Prescription Omega-3s and Your Health
Prescription fish oil capsules contain a higher dose of omega-3 fatty acids than non-prescription versions.
Your doctor will probably only recommended prescription-strength fish oil if your triglycerides are very high (more than 500 mg/dL).
Research suggests very high triglyceride levels are linked to an increased risk of heart disease. However, more research is needed to determine if prescription omega-3s lower the risk of heart disease.
Very high triglycerides are also linked to pancreatitis.
Two types of prescription-strength omega-3 fatty acids are available:
- Lovaza (omega-3-acid ethyl esters). This contains a combination of EPA and DHA.
- Vascepa (icosapent ethyl). This contains EPA only.

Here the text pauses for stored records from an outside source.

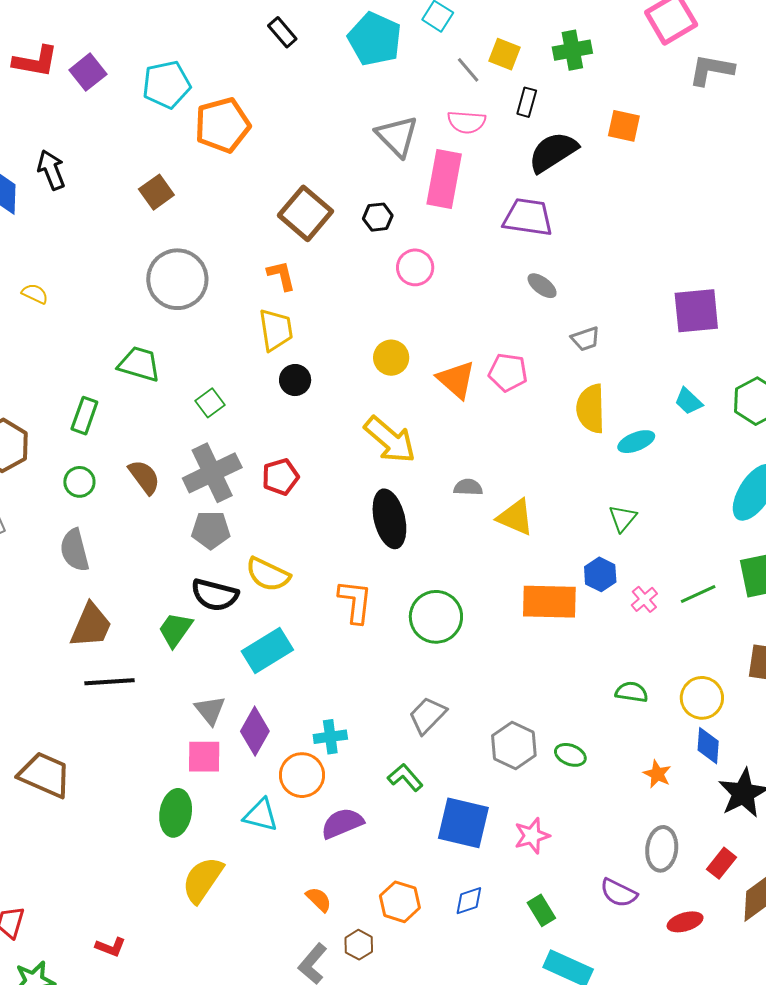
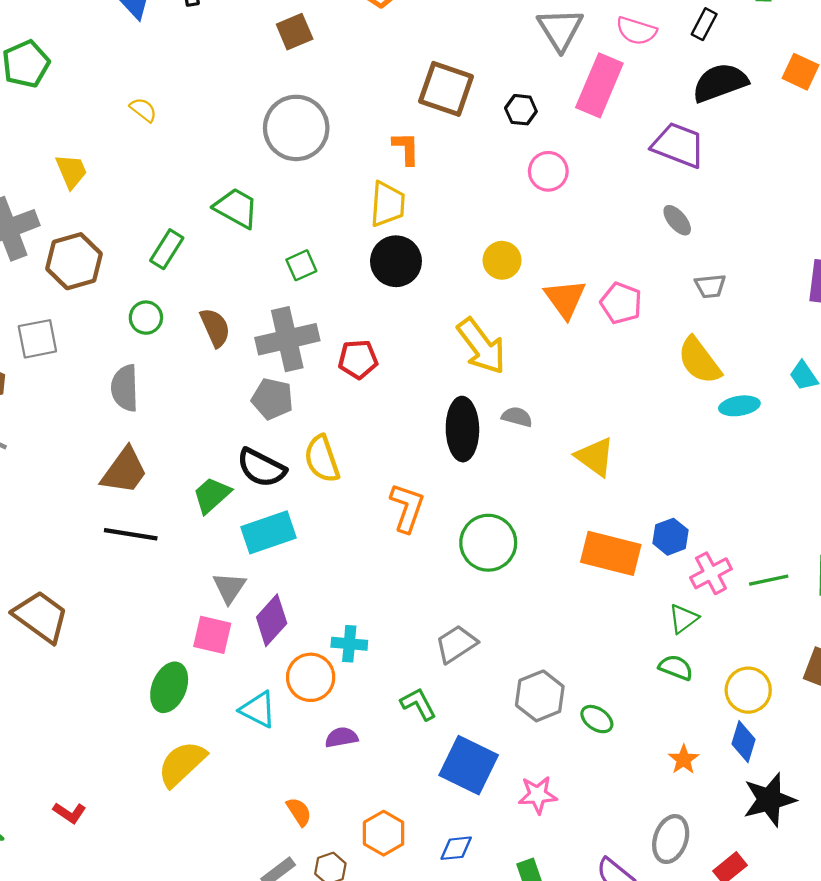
brown square: (306, 213) -> (446, 89), turned -34
black circle: (295, 380) -> (396, 261), size x1.5
yellow semicircle: (591, 409) -> (699, 361), turned -48
gray semicircle: (468, 487) -> (517, 417), moved
green triangle: (623, 518) -> (683, 619), moved
yellow semicircle: (268, 574) -> (322, 459), turned 33
pink cross: (644, 599) -> (711, 573), size x1.4
cyan rectangle: (267, 651) -> (268, 532), moved
purple semicircle: (342, 823) -> (342, 737), size x0.7

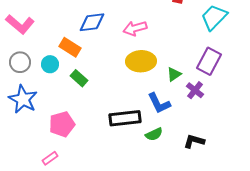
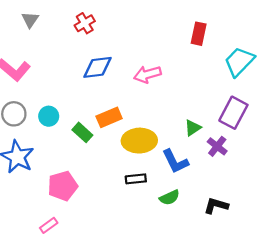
orange rectangle: (70, 47) -> (109, 117), moved, turned -55
yellow ellipse: (141, 61) -> (139, 141), moved
black rectangle: (125, 118) -> (136, 179), size x0.6

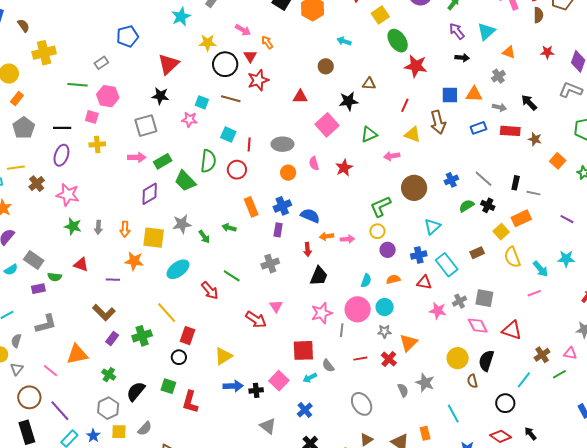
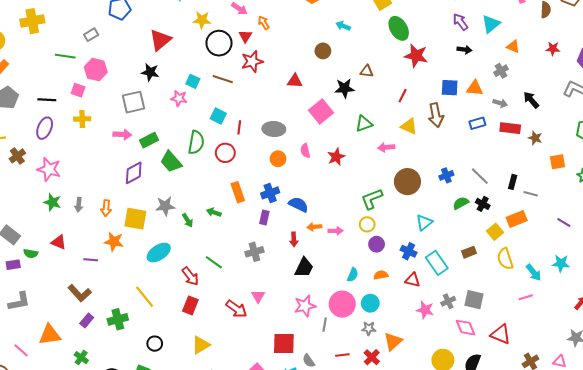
orange square: (558, 161) -> (557, 162), turned 35
blue cross: (419, 255) -> (409, 251), turned 35
red rectangle: (188, 336) -> (190, 305), moved

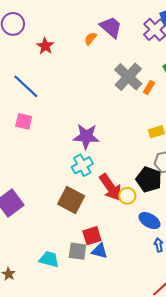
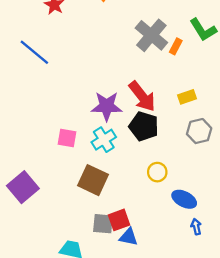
pink square: (24, 121) -> (67, 138), moved
black pentagon: (149, 180) -> (144, 126), moved
red arrow: (111, 187) -> (142, 96), moved
gray square: (77, 251) -> (103, 224), moved

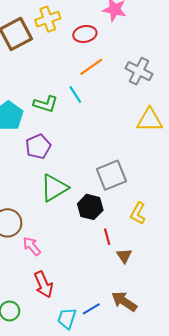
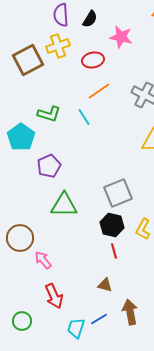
green L-shape: (46, 104) -> (49, 114), moved
green triangle: (54, 188) -> (64, 205), turned 32
black hexagon: (90, 207) -> (112, 225), moved
brown triangle: (124, 256) -> (105, 285), moved, turned -42
brown arrow: (124, 301) -> (130, 312), turned 45

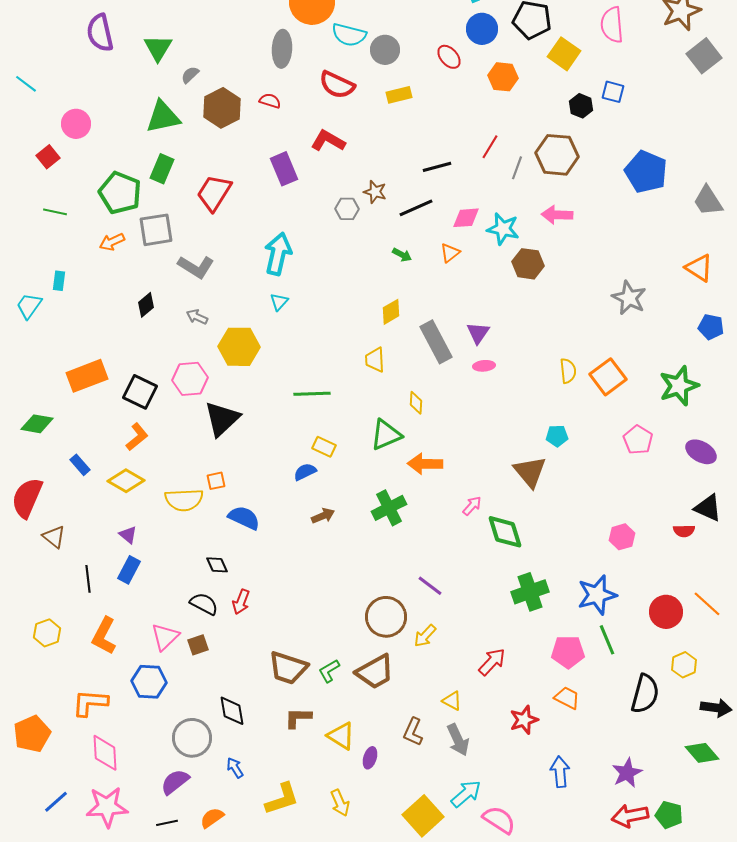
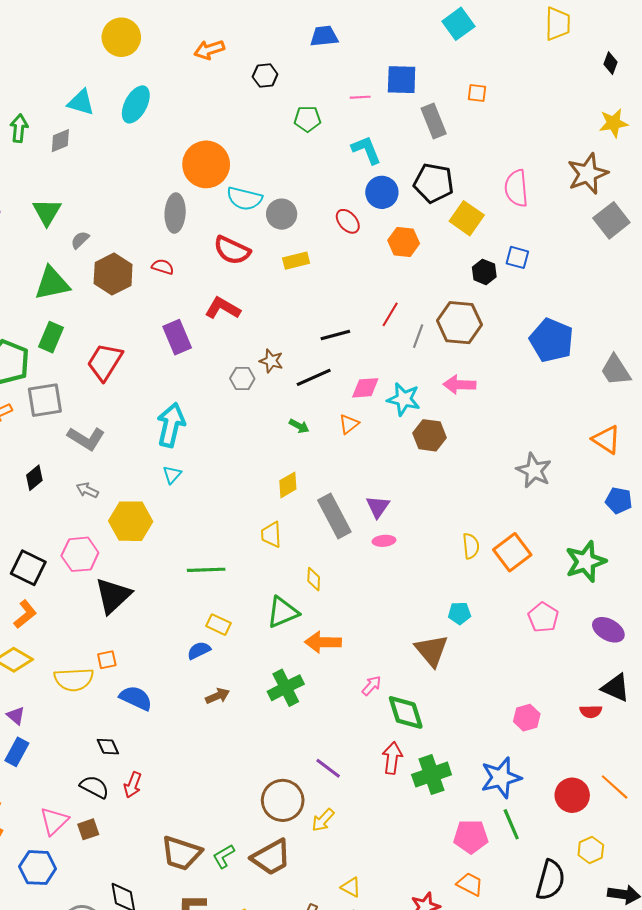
red arrow: (492, 662) -> (392, 758), moved, turned -36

Prescription omega-3s are taken as four 1-gram capsules a day.
Side Effects of Non-Prescription Omega-3s
The FDA doesn't regulate supplements as closely as prescriptions. So the amount of omega-3s listed on the label may be higher than what you actually get. In addition, supplements may not be pure omega-3s and may contain other ingredients or contaminants.
Omega-3 fatty acid supplements come in many different doses and types. Each supplement can contain different ingredients, depending on the manufacturer's standards.
Non-prescription omega-3 fatty acid supplements may cause mild side effects, such as:
- Fishy burps or taste in the mouth
- Upset stomach
Talk to your doctor before taking omega-3 supplements if you:
Also, ask your doctor if you really need to take an omega-3 supplement. In most cases, all you need are a few adjustments to your diet. If your doctor does recommend a supplement, ask what type and dose you should use. Be sure to talk about your health history and other medicines you're taking.
Side Effects of Prescription Omega-3s
Common side effects of prescription omega-3s vary according to the type of prescription.
Side effects of Lovaza include:
- Unpleasant taste in mouth
- Upset stomach
A common side effect of Vascepa is joint pain.
Prescription omega-3 fatty acids or high doses of omega-3 supplements may also affect the blood's ability to clot. People who take blood-thinning medications should be aware of this precaution if they also take omega-3s. Talk to your doctor if you take blood thinning medicines, such as Coumadin (warfarin) or nonsteroidal anti-inflammatory drugs ( NSAIDs) such as aspirin and ibuprofen.
Omega-3 fatty acids lower high triglyceride levels, but brands that contain DHA may raise levels of LDL "bad" cholesterol. This could be a problem if you also have high cholesterol, which often goes hand-in-hand with high triglycerides.